> YOUR ASSIGNMENT: In the entries below, every line with the string "logic" is to be reported.

> DATA PROVIDED:
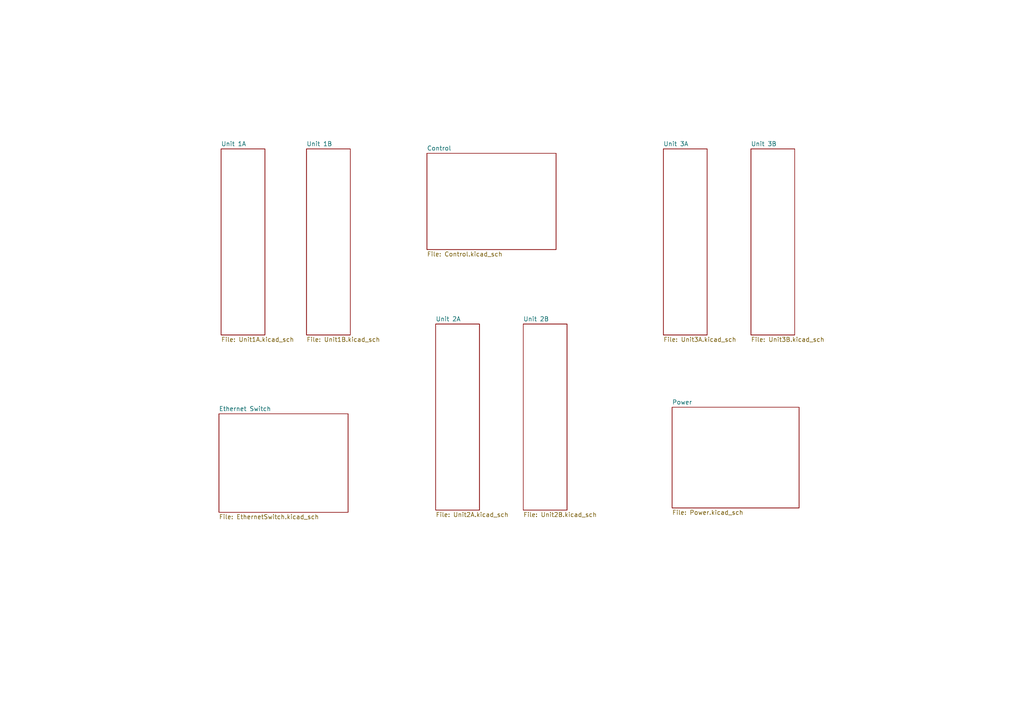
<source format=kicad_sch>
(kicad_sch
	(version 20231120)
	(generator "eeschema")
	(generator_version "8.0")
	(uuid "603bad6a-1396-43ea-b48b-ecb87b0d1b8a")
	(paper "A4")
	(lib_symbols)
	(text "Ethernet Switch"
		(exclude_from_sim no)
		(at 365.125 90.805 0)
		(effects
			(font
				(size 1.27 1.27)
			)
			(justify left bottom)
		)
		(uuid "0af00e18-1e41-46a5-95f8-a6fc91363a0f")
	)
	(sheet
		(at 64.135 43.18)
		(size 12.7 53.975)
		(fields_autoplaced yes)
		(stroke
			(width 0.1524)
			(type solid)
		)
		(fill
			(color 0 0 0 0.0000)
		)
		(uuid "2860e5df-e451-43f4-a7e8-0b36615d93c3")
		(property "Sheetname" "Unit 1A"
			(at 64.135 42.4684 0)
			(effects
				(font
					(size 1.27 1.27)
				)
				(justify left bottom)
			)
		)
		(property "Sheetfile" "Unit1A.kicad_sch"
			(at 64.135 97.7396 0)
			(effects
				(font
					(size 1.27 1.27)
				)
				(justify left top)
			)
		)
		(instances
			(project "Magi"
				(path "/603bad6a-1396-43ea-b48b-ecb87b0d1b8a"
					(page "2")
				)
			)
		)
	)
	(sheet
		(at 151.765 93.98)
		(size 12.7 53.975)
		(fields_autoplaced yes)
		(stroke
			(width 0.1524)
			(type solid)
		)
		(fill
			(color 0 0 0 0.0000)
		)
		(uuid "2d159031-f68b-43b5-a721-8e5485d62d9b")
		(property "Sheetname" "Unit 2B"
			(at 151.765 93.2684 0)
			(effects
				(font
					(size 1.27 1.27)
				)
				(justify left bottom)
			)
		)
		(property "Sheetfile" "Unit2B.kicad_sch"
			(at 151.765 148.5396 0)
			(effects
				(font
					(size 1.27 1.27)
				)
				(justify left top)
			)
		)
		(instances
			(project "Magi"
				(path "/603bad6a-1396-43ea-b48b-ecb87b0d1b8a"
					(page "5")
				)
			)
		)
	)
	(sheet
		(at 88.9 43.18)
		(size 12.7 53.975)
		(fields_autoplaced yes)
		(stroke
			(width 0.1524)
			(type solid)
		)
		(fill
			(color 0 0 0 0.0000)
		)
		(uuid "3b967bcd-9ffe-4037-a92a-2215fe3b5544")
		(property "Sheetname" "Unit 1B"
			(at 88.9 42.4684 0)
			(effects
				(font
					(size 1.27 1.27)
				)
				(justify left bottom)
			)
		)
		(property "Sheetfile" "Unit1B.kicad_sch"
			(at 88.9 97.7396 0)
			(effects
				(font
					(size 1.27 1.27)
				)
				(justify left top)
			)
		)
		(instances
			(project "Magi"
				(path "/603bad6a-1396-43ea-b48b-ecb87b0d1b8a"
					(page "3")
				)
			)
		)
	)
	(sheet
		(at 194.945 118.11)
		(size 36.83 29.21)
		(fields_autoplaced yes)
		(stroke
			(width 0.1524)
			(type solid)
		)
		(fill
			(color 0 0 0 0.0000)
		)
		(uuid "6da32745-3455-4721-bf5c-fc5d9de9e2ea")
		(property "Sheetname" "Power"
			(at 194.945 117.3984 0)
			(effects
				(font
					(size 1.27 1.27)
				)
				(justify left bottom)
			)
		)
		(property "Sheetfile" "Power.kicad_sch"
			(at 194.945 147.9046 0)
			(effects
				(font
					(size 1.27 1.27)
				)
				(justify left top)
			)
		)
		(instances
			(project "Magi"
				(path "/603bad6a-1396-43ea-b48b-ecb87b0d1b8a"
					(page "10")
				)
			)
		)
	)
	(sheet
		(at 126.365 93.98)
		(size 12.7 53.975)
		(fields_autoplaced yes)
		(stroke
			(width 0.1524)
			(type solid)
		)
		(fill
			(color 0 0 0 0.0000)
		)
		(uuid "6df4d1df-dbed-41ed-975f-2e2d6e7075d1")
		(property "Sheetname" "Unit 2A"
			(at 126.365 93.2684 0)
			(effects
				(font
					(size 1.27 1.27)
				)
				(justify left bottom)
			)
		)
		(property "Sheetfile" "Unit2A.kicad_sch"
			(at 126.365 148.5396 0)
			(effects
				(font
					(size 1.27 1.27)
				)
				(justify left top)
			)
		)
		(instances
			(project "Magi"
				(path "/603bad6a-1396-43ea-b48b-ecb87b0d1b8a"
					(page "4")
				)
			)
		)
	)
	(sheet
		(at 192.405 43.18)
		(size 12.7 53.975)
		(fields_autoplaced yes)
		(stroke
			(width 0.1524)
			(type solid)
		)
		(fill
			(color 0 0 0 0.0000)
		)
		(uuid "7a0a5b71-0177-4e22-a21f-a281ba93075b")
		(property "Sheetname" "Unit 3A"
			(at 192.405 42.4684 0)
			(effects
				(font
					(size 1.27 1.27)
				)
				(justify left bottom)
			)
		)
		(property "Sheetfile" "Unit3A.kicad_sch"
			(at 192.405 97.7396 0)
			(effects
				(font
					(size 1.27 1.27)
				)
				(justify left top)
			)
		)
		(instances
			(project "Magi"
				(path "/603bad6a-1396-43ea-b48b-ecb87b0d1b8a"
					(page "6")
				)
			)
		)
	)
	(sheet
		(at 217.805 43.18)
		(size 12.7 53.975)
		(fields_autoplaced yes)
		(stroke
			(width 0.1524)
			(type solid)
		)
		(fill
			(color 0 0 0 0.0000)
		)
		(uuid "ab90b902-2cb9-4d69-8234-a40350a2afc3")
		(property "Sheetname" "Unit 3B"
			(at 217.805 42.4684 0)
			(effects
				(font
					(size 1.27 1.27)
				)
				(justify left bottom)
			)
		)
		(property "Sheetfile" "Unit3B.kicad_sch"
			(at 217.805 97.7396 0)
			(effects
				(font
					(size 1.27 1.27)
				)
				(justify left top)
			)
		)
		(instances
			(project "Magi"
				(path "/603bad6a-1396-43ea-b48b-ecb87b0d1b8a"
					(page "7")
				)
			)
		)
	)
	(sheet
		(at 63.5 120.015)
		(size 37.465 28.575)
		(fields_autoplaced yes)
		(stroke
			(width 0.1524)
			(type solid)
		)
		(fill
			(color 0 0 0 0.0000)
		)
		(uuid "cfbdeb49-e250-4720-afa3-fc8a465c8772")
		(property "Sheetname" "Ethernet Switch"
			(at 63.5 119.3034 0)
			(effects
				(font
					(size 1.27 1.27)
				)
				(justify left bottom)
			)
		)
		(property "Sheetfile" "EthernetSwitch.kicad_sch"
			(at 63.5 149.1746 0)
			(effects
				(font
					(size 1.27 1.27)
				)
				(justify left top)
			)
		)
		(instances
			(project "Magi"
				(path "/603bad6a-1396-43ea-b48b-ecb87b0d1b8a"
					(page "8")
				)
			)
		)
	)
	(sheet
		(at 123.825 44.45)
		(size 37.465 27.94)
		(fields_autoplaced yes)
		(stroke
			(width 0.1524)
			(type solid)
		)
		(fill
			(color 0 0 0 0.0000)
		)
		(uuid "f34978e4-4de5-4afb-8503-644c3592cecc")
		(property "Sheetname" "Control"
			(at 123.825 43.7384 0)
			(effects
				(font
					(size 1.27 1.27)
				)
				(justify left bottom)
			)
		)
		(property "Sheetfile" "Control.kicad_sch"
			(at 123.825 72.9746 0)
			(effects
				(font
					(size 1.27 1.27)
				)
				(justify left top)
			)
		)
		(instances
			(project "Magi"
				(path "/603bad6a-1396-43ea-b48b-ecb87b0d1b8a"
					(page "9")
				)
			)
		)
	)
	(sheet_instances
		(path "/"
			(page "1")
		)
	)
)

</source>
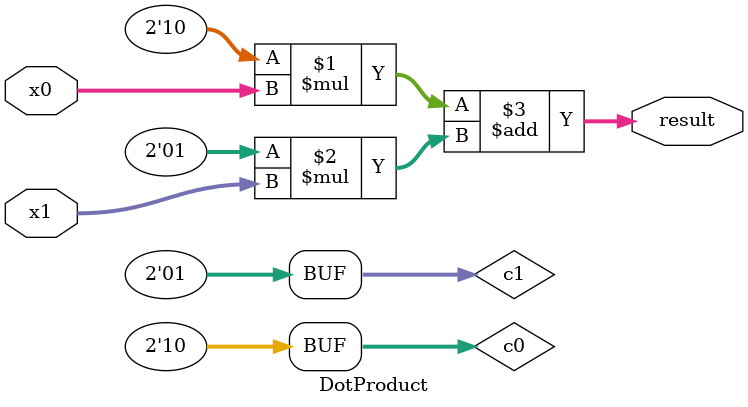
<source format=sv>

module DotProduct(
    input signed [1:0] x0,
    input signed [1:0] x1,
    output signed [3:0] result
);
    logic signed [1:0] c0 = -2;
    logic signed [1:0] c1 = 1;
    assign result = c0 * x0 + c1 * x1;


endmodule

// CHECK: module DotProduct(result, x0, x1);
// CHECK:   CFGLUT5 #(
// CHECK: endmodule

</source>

> YOUR SOLUTION:
    logic signed [1:0] c0 = -2;
    logic signed [1:0] c1 = 1;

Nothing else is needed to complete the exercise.